> **ASSIGNED TASK**:
For each line below that holds the word "lane", make a copy.

> **Dataset entries**:
_ _ _ _ _ _ _
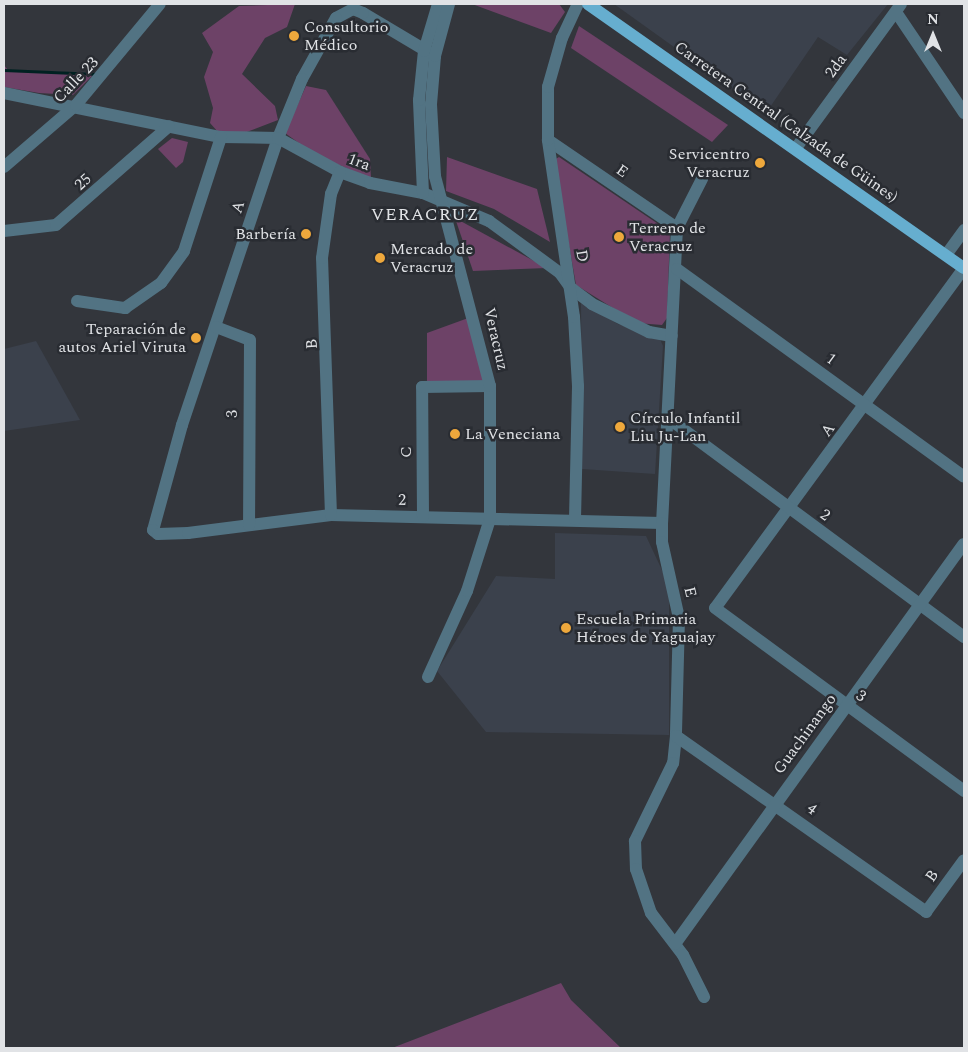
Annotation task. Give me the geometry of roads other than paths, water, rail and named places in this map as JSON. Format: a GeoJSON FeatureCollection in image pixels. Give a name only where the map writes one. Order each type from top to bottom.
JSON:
{"type":"FeatureCollection","features":[{"type":"Feature","properties":{"kind":"main road","name":"Carretera Central (Calzada de Güines)"},"geometry":{"type":"LineString","coordinates":[[588,4],[796,148],[964,268]]}},
{"type":"Feature","properties":{"kind":"street","name":"Calle 23"},"geometry":{"type":"LineString","coordinates":[[4,167],[76,105],[160,4]]}},
{"type":"Feature","properties":{"kind":"street","name":"Veracruz"},"geometry":{"type":"LineString","coordinates":[[423,193],[420,100],[438,4]]}},
{"type":"Feature","properties":{"kind":"street","name":"Veracruz"},"geometry":{"type":"LineString","coordinates":[[428,677],[467,591],[490,520],[490,386],[440,199],[431,104],[430,54],[449,4]]}},
{"type":"Feature","properties":{"kind":"street","name":"D"},"geometry":{"type":"LineString","coordinates":[[575,519],[578,386],[571,288],[548,140],[548,87],[562,38],[578,4]]}},
{"type":"Feature","properties":{"kind":"street","name":"2da"},"geometry":{"type":"LineString","coordinates":[[796,148],[898,8]]}},
{"type":"Feature","properties":{"kind":"street"},"geometry":{"type":"LineString","coordinates":[[898,8],[964,112]]}},
{"type":"Feature","properties":{"kind":"street","name":"A"},"geometry":{"type":"LineString","coordinates":[[152,522],[278,138],[302,79],[342,12],[362,13],[430,54]]}},
{"type":"Feature","properties":{"kind":"street","name":"1ra"},"geometry":{"type":"LineString","coordinates":[[4,93],[76,105],[222,137],[278,138],[340,172],[370,184],[423,193],[489,221],[560,273],[571,288],[625,321],[672,336]]}},
{"type":"Feature","properties":{"kind":"street","name":"25"},"geometry":{"type":"LineString","coordinates":[[4,231],[56,225],[169,126]]}},
{"type":"Feature","properties":{"kind":"street"},"geometry":{"type":"LineString","coordinates":[[77,301],[124,308],[162,283],[184,252],[222,137]]}},
{"type":"Feature","properties":{"kind":"street","name":"E"},"geometry":{"type":"LineString","coordinates":[[548,140],[677,228]]}},
{"type":"Feature","properties":{"kind":"street","name":"B"},"geometry":{"type":"LineString","coordinates":[[331,515],[322,258],[331,194],[340,172]]}},
{"type":"Feature","properties":{"kind":"street","name":"E"},"geometry":{"type":"LineString","coordinates":[[702,179],[677,228],[677,269],[662,524],[662,542],[679,618],[676,736],[673,763],[635,841],[636,869],[651,913],[675,944],[704,997]]}},
{"type":"Feature","properties":{"kind":"street"},"geometry":{"type":"LineString","coordinates":[[946,255],[964,230]]}},
{"type":"Feature","properties":{"kind":"street","name":"A"},"geometry":{"type":"LineString","coordinates":[[715,608],[790,509],[964,268]]}},
{"type":"Feature","properties":{"kind":"street","name":"1"},"geometry":{"type":"LineString","coordinates":[[677,269],[866,404],[964,477]]}},
{"type":"Feature","properties":{"kind":"street","name":"3"},"geometry":{"type":"LineString","coordinates":[[216,327],[250,340],[248,525]]}},
{"type":"Feature","properties":{"kind":"street","name":"C"},"geometry":{"type":"LineString","coordinates":[[423,516],[422,387],[490,386]]}},
{"type":"Feature","properties":{"kind":"street","name":"2"},"geometry":{"type":"LineString","coordinates":[[668,418],[964,637]]}},
{"type":"Feature","properties":{"kind":"street","name":"2"},"geometry":{"type":"LineString","coordinates":[[152,522],[158,534],[331,515],[423,516],[490,520],[575,519],[662,524]]}},
{"type":"Feature","properties":{"kind":"street","name":"Guachinango"},"geometry":{"type":"LineString","coordinates":[[675,944],[964,544]]}},
{"type":"Feature","properties":{"kind":"street","name":"3"},"geometry":{"type":"LineString","coordinates":[[715,608],[964,791]]}},
{"type":"Feature","properties":{"kind":"street","name":"4"},"geometry":{"type":"LineString","coordinates":[[676,736],[776,802],[926,912]]}},
{"type":"Feature","properties":{"kind":"street","name":"B"},"geometry":{"type":"LineString","coordinates":[[926,912],[964,860]]}},
{"type":"Feature","properties":{"kind":"waterway"},"geometry":{"type":"LineString","coordinates":[[4,70],[98,74]]}},
{"type":"Feature","properties":{"kind":"place","name":"Consultorio Médico"},"geometry":{"type":"Point","coordinates":[294,36]}},
{"type":"Feature","properties":{"kind":"place","name":"Servicentro Veracruz"},"geometry":{"type":"Point","coordinates":[760,163]}},
{"type":"Feature","properties":{"kind":"place","name":"Barbería"},"geometry":{"type":"Point","coordinates":[306,234]}},
{"type":"Feature","properties":{"kind":"place","name":"Terreno de Veracruz"},"geometry":{"type":"Point","coordinates":[619,237]}},
{"type":"Feature","properties":{"kind":"place","name":"Mercado de Veracruz"},"geometry":{"type":"Point","coordinates":[380,258]}},
{"type":"Feature","properties":{"kind":"place","name":"Teparación de autos Ariel Viruta"},"geometry":{"type":"Point","coordinates":[196,338]}},
{"type":"Feature","properties":{"kind":"place","name":"Círculo Infantil Liu Ju-Lan"},"geometry":{"type":"Point","coordinates":[620,427]}},
{"type":"Feature","properties":{"kind":"place","name":"La Veneciana"},"geometry":{"type":"Point","coordinates":[455,434]}},
{"type":"Feature","properties":{"kind":"place","name":"Escuela Primaria Héroes de Yaguajay"},"geometry":{"type":"Point","coordinates":[566,628]}},
{"type":"Feature","properties":{"kind":"district","name":"VERACRUZ"},"geometry":{"type":"Point","coordinates":[425,215]}}]}
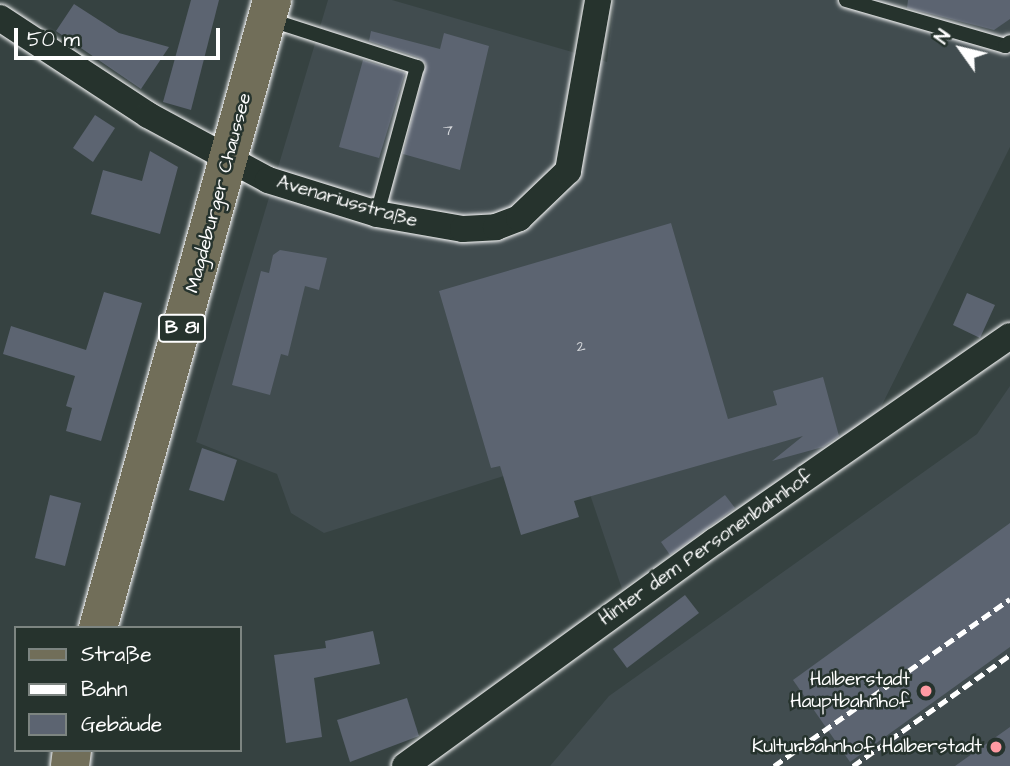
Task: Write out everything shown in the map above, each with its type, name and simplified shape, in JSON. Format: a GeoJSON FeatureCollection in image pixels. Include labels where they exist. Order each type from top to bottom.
{"type":"FeatureCollection","features":[{"type":"Feature","properties":{"kind":"main road","name":"Magdeburger Chaussee"},"geometry":{"type":"LineString","coordinates":[[99,626],[270,9]]}},
{"type":"Feature","properties":{"kind":"street","name":"Avenariusstraße"},"geometry":{"type":"LineString","coordinates":[[0,18],[148,115],[228,161],[268,180],[377,214],[451,227],[496,227],[544,199],[568,171],[576,146],[598,0]]}},
{"type":"Feature","properties":{"kind":"street","name":"Hinter dem Personenbahnhof"},"geometry":{"type":"LineString","coordinates":[[405,766],[758,511],[1010,336]]}},
{"type":"Feature","properties":{"kind":"lane"},"geometry":{"type":"LineString","coordinates":[[846,0],[1005,46],[1010,43]]}},
{"type":"Feature","properties":{"kind":"lane"},"geometry":{"type":"LineString","coordinates":[[270,9],[417,67],[377,214]]}},
{"type":"Feature","properties":{"kind":"shaded area"},"geometry":{"type":"Polygon","coordinates":[[[328,0],[392,0],[607,62],[614,0],[1010,0],[1010,147],[877,415],[622,589],[576,453],[324,533],[291,513],[277,474],[196,442],[328,0]]]}},
{"type":"Feature","properties":{"kind":"shaded area"},"geometry":{"type":"Polygon","coordinates":[[[1010,386],[1010,766],[550,766],[609,696],[977,434],[1010,386]]]}},
{"type":"Feature","properties":{"kind":"building"},"geometry":{"type":"Polygon","coordinates":[[[191,0],[219,0],[191,110],[163,102],[191,0]]]}},
{"type":"Feature","properties":{"kind":"building"},"geometry":{"type":"Polygon","coordinates":[[[908,0],[1010,0],[1010,19],[994,30],[907,8],[908,0]]]}},
{"type":"Feature","properties":{"kind":"building"},"geometry":{"type":"Polygon","coordinates":[[[74,4],[119,33],[169,47],[141,89],[56,31],[74,4]]]}},
{"type":"Feature","properties":{"kind":"building"},"geometry":{"type":"Polygon","coordinates":[[[371,31],[440,49],[444,33],[489,46],[460,170],[403,154],[426,64],[420,58],[369,41],[371,31]]]}},
{"type":"Feature","properties":{"kind":"building"},"geometry":{"type":"Polygon","coordinates":[[[363,60],[405,73],[379,158],[339,147],[363,60]]]}},
{"type":"Feature","properties":{"kind":"building"},"geometry":{"type":"Polygon","coordinates":[[[95,115],[115,128],[93,162],[73,148],[95,115]]]}},
{"type":"Feature","properties":{"kind":"building"},"geometry":{"type":"Polygon","coordinates":[[[150,151],[178,167],[160,234],[91,214],[103,170],[142,181],[150,151]]]}},
{"type":"Feature","properties":{"kind":"building"},"geometry":{"type":"Polygon","coordinates":[[[671,223],[728,419],[777,405],[773,391],[823,377],[839,436],[823,447],[772,461],[803,436],[574,501],[579,517],[521,535],[500,466],[491,468],[439,291],[671,223]]]}},
{"type":"Feature","properties":{"kind":"building"},"geometry":{"type":"Polygon","coordinates":[[[280,250],[327,258],[319,290],[305,286],[288,356],[281,354],[270,395],[232,385],[261,271],[269,273],[273,255],[280,250]]]}},
{"type":"Feature","properties":{"kind":"building"},"geometry":{"type":"Polygon","coordinates":[[[104,292],[142,303],[101,441],[66,431],[72,408],[66,406],[75,376],[3,354],[11,326],[86,350],[104,292]]]}},
{"type":"Feature","properties":{"kind":"building"},"geometry":{"type":"Polygon","coordinates":[[[967,293],[995,305],[980,338],[953,325],[967,293]]]}},
{"type":"Feature","properties":{"kind":"building"},"geometry":{"type":"Polygon","coordinates":[[[202,448],[237,460],[224,501],[189,490],[202,448]]]}},
{"type":"Feature","properties":{"kind":"building"},"geometry":{"type":"Polygon","coordinates":[[[50,495],[81,503],[65,566],[35,558],[50,495]]]}},
{"type":"Feature","properties":{"kind":"building"},"geometry":{"type":"Polygon","coordinates":[[[725,495],[735,508],[670,555],[661,542],[725,495]]]}},
{"type":"Feature","properties":{"kind":"building"},"geometry":{"type":"Polygon","coordinates":[[[1010,523],[1010,647],[850,762],[793,680],[1010,523]]]}},
{"type":"Feature","properties":{"kind":"building"},"geometry":{"type":"Polygon","coordinates":[[[685,595],[699,613],[627,668],[613,649],[685,595]]]}},
{"type":"Feature","properties":{"kind":"building"},"geometry":{"type":"Polygon","coordinates":[[[373,631],[380,664],[314,678],[322,737],[286,743],[274,655],[326,648],[325,641],[373,631]]]}},
{"type":"Feature","properties":{"kind":"building"},"geometry":{"type":"Polygon","coordinates":[[[407,698],[419,736],[350,762],[337,720],[407,698]]]}},
{"type":"Feature","properties":{"kind":"building","name":"Kulturbahnhof Halberstadt"},"geometry":{"type":"Polygon","coordinates":[[[1010,727],[1010,766],[955,766],[1010,727]]]}},
{"type":"Feature","properties":{"kind":"railway"},"geometry":{"type":"LineString","coordinates":[[774,766],[1010,599]]}},
{"type":"Feature","properties":{"kind":"railway"},"geometry":{"type":"LineString","coordinates":[[853,766],[1010,655]]}},
{"type":"Feature","properties":{"kind":"place","name":"Halberstadt Hauptbahnhof"},"geometry":{"type":"Point","coordinates":[926,691]}},
{"type":"Feature","properties":{"kind":"place","name":"Kulturbahnhof Halberstadt"},"geometry":{"type":"Point","coordinates":[996,747]}}]}
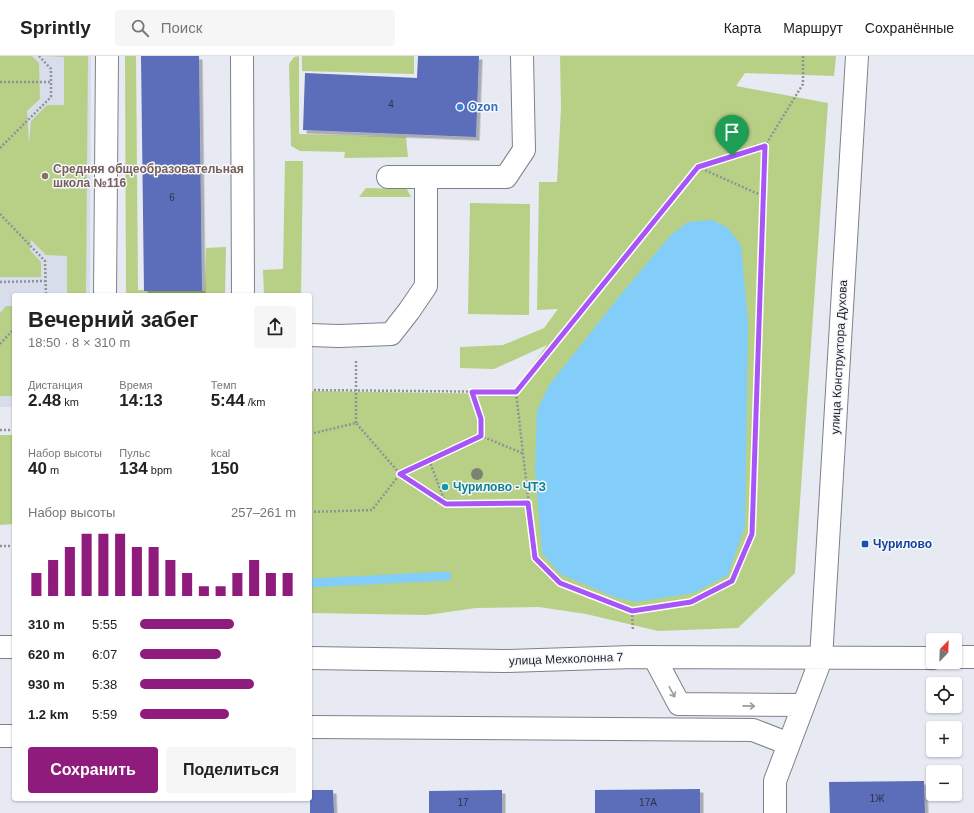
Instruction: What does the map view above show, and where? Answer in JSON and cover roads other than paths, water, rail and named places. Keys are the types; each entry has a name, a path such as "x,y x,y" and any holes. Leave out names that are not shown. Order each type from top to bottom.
{"street":[{"path":"105,293 107,56"},
{"path":"242,56 244,293"},
{"path":"388,177 506,177 524,150 522,56"},
{"name":"улица Конструктора Духова","path":"774,813 775,781 821,659 857,56"},
{"path":"312,335 340,328 390,334 409,311 426,286 426,178"},
{"path":"0,647 12,647"},
{"path":"654,657 679,704 803,705"},
{"name":"улица Мехколонна 7","path":"312,658 505,661 654,657 821,659 926,658"},
{"path":"962,657 974,657"},
{"path":"312,727 754,730 789,744"},
{"path":"0,736 12,736"}],"water":[{"path":"712,220 728,228 741,245 748,322 745,526 728,575 694,593 636,602 614,597 560,574 542,553 535,469 537,411 549,385 626,288 671,235 688,222"}],"waterway":[{"path":"312,583 447,576"}],"place":[{"name":"Ozon","path":"460,107"},
{"name":"Средняя общеобразовательная школа №116","path":"45,176"},
{"name":"Чурилово - ЧТЗ","path":"445,487"},
{"name":"Чурилово","path":"865,544"}]}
_ _ _ _ _ _ _
> **ANSWER FOR THIS EXERCISE**:
{"type":"Feature","properties":{"kind":"lane"},"geometry":{"type":"LineString","coordinates":[[846,0],[1005,46],[1010,43]]}},
{"type":"Feature","properties":{"kind":"lane"},"geometry":{"type":"LineString","coordinates":[[270,9],[417,67],[377,214]]}},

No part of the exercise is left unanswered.